▸ TASK TO CARRY OUT: Could you set down exactly the lines in the records below between the line holding "Système d’Alerte Rapide" and the line holding "créé en 2009 et", inclusive?

____

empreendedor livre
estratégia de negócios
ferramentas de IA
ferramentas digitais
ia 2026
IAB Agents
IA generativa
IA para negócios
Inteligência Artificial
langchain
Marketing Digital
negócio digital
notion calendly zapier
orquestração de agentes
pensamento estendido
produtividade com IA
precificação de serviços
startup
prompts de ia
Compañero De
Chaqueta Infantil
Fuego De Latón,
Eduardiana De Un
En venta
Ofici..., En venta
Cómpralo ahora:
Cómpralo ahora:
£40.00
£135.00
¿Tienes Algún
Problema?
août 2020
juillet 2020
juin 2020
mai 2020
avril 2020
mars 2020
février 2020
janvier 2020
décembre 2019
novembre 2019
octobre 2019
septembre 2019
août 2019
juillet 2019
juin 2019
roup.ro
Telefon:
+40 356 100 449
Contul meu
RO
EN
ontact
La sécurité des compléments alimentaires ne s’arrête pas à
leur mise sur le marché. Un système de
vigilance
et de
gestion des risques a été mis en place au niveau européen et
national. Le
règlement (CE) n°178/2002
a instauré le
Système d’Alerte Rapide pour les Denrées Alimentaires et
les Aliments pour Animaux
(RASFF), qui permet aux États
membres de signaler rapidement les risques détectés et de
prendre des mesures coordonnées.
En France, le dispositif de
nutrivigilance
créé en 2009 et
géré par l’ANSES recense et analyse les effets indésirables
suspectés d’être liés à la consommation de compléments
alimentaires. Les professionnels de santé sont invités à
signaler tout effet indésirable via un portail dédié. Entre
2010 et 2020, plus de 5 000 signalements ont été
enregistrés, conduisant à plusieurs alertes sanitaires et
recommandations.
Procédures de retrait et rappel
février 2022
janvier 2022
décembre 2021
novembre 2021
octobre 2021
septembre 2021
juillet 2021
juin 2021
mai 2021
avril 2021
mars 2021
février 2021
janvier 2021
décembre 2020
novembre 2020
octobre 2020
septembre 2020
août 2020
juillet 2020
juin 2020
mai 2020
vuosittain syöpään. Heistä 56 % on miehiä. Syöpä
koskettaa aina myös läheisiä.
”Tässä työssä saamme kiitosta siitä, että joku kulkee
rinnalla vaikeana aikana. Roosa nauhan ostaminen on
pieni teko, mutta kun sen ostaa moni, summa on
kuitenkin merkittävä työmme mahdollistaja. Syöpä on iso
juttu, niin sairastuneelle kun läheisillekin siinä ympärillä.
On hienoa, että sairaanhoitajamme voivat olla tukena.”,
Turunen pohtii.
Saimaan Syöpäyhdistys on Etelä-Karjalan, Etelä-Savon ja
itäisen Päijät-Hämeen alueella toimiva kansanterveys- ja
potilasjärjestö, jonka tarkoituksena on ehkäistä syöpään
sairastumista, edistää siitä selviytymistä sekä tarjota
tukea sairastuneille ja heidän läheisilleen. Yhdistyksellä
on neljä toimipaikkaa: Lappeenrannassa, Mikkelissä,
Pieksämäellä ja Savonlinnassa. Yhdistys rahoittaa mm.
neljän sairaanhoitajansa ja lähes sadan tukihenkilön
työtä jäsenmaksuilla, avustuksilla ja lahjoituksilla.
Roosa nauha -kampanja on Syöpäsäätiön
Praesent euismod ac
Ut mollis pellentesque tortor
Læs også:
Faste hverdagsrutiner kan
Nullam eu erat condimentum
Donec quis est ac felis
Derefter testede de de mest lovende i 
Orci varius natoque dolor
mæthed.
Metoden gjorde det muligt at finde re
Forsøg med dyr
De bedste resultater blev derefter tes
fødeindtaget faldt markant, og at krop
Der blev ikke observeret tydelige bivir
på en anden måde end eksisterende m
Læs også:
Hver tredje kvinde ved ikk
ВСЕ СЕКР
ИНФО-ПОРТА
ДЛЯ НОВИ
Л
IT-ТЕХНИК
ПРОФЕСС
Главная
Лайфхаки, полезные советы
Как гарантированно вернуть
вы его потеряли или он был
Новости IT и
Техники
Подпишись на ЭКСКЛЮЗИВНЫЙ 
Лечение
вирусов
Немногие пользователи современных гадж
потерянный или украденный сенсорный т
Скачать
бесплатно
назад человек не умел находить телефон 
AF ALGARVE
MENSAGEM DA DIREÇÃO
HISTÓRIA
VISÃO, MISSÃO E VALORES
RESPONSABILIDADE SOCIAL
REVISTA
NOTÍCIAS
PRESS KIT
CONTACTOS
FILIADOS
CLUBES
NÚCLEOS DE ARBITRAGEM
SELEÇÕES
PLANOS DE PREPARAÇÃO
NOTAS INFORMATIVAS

____

▸ WRITTEN REPLY:
Système d’Alerte Rapide pour les Denrées Alimentaires et
les Aliments pour Animaux
(RASFF), qui permet aux États
membres de signaler rapidement les risques détectés et de
prendre des mesures coordonnées.
En France, le dispositif de
nutrivigilance
créé en 2009 et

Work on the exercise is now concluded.